Lo riferisce un'analisi del Financial Times, senza chiarire che le perdite non sono dovute "all'invasione" piuttosto alla reazione degli Stati Uniti, che hanno tentato di isolare la Federazione Russa a scapito dell'Europa. Ricordate il giubilo dei leader europei? "faremo della Russia uno Stato paria" e invece hanno danneggiato oltre 170 grandi società europee (e probabilmente distrutto centinaia di PMI, ma questo non è oggetto dello studio del FT).

L'indagine prende in considerazione le relazioni annuali e sui bilanci del 2023 di 600 gruppi europei mostra che 176 società hanno registrato svalutazioni di attività, oneri relativi ai cambi e altre spese una tantum a seguito della vendita, chiusura o riduzione delle attività russe.

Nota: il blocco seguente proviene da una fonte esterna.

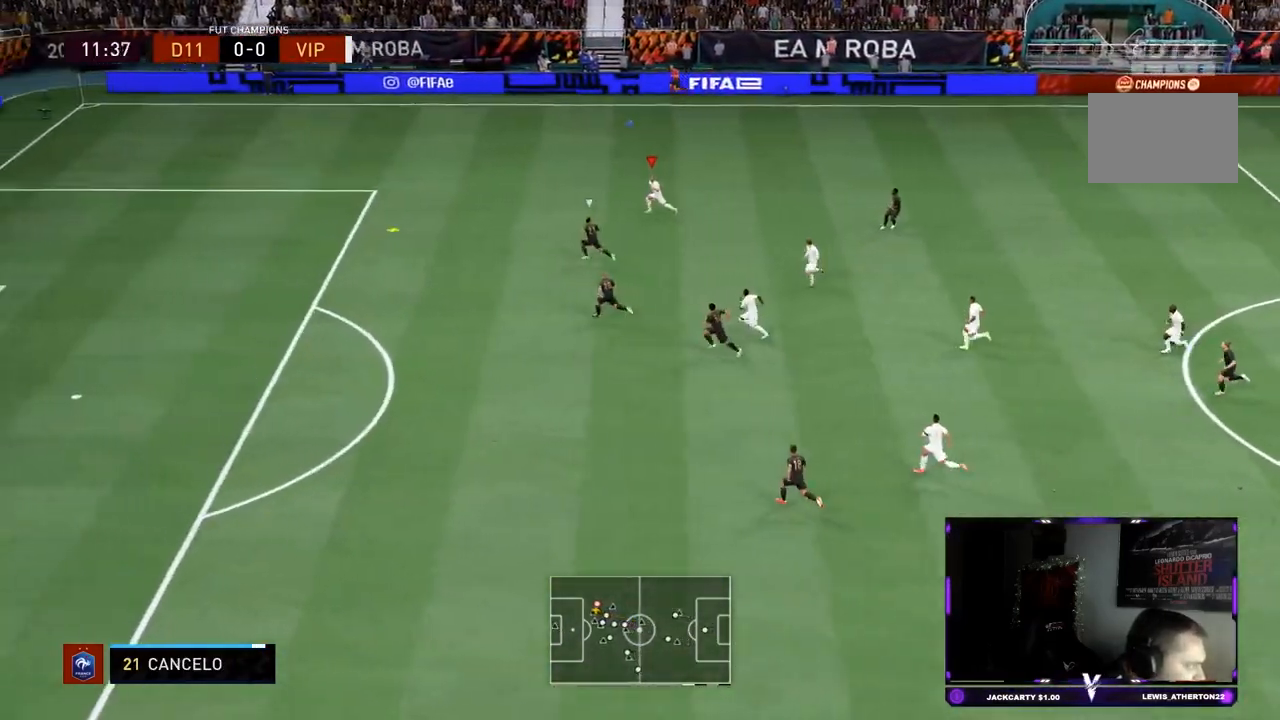
{"buttons": ["R2"], "left_stick": "left", "right_stick": "center", "events": []}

Il volume aggregato delle perdite è considerato al netto degli impatti macroeconomici indiretti della guerra come l'aumento dei costi dell'energia e delle materie prime.

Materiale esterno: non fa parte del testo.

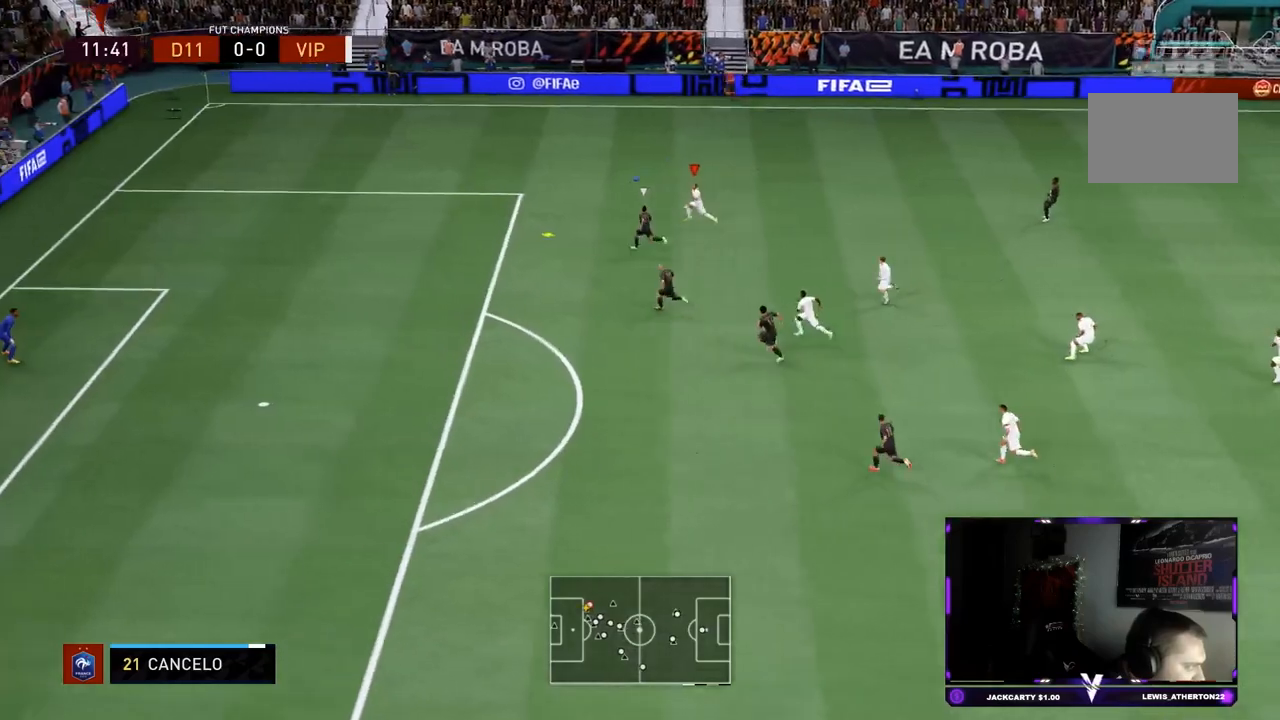
{"buttons": ["R2"], "left_stick": "left", "right_stick": "center", "events": []}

Il settore più danneggiato è quello dell'energia. Soltanto tre compagnie - British Petroleum, Total e Shell - hanno riportato oneri combinati per 40,6 miliardi di euro, nonostante le perdite siano state largamente compensate dall'aumento dei prezzi di petrolio e gas.

Al netto delle perdite nel settore dell' energia, il paese più danneggiato risulta essere la Germania con oltre 20 miliardo di perdite, che riguardano principalmente il settore chimico, automobilistico e delle utilities.

Rispetto agli altri Paesi europei l'Italia subisce perdite contenute, all'incirca 5 miliardi di euro nei settori delle ultilities, energia e altri.
Unicredit e Intesa Sanpaolo, che continuano ad operare in Russia, hanno subito perdite di quasi 1,3 e 1,4mld di euro.